BP drills closer to home than Tesco for new CEO
If the benchmark for CEO succession planning is to have a slate of credible internal candidates ready to take the helm when a veteran boss retires, this week’s news suggests that BP deserves plaudits and Tesco brickbats.
In reality, the situation at the two companies is more nuanced, but both the impending departures of Bob Dudley and Dave Lewis (pictured) leave sizeable holes to fill.
At the oil giant, an announcement about a successor to Dudley appears to be imminent. After a decade of near-constant firefighting, that’s unsurprising; and with big oil facing unprecedented challenges amid an increasingly urgent decarbonisation agenda, the time for fresh leadership is ripe.
Both upstream chief executive Bernard Looney and the chief financial officer, Brian Gilvary, have the credentials to run the company, although Looney’s greater operational experience seems likely to give him the edge.

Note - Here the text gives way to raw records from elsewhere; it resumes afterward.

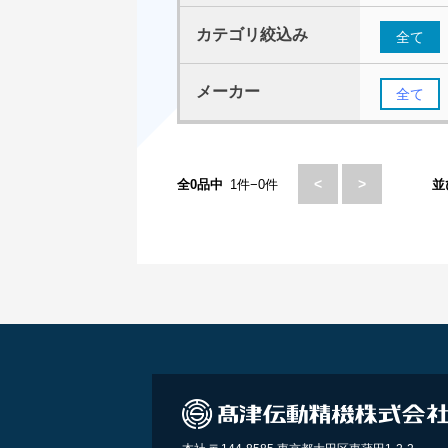
カテゴリ絞込み
全て
メーカー
全て
<
>
全0品中
1件−0件
並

Either way, it’s hard to see chairman Helge Lund recruiting Dudley’s successor from outside the company. The American made a decent fist of trimming fat to raise money for BP’s Deepwater Horizon disaster compensation pot; in doing so, and focusing on cost-cutting elsewhere, he succeeded in making BP a more attractive investment proposition by boosting returns on capital employed. But with billions of dollars of further divestments identified, shareholders are anxious that the company doesn’t begin cutting into muscle.
Tesco’s next chief executive has a similar dilemma – pursuing sustainable growth against an anaemic economic backdrop.
The supermarket chain’s board has taken a bold decision – parachuting in a relatively unknown quantity to the London market in Walgreens Boots Alliance executive Ken Murphy.
I suspect Tesco chairman John Allan would have liked to name an internal successor to Lewis, but when the timing of his exit became clear, he had little choice given the relative inexperience of candidates including Jason Tarry, the UK CEO. Murphy might not be a household name, but he is highly regarded.
Both Dudley and Lewis deserve credit for rescuing their employers from the brink, and setting them back on the path to growth. The scale of their achievements is not reflected in the performance of their respective shares during their tenures – but sometimes the numbers don’t tell the full story.
RBS’s 40-day itch
What took them so long? Almost six weeks elapsed between the disclosure that Alison Rose had been selected by Royal Bank of Scotland’s board as its next chief executive and official confirmation from the state-backed lender.
Almost everything about RBS – the government reducing its stake, the progress of regulatory probes and the recovery of its shares – has felt interminable since its bailout more than a decade ago. By comparison, 40 days seems like a mere blip; and in the case of Rose’s appointment, the fault did not lie with the company, but with those responsible for regulating it.
RBS’s board had ratified the choice of Ross McEwan’s successor in early August in the hope that watchdogs might swiftly approve it. Instead, the bank is understood to have been told that the regulatory boards required to formally assent would not be convened until late September because of summer’s intervention.
My sources tell me that some RBS board members were furious about the delay, believing the absence of confirmation to be damaging and potentially destabilising, both to Rose and investor confidence in the bank’s ability to decide on its future leadership.
If true – and RBS declined to comment on the subject – those disgruntled directors had a point. Announcing the appointment subject to regulatory approval was a non-starter, but given Rose’s existing role at the company, accelerating the process should have been a top priority for the Financial Conduct Authority and Prudential Authority.
It isn’t the first time that the UK’s financial watchdogs have stood accused of dragging their feet over executive appointments. The hold-up over Rose’s appointment at RBS shouldn’t be repeated.
A Naked investment
For a company called Naked Wines, there was a decided lack of transparency in the stock exchange announcement about the sale of Lay & Wheeler, its fine wine division, to Coterie Limited.Happily, I can reveal that the figure behind the acquisition vehicle is David Stern, an entrepreneur who has built a number of technology businesses through his Witan family office. He is also understood to be a keen wine collector, so Lay & Wheeler should find itself in capable hands.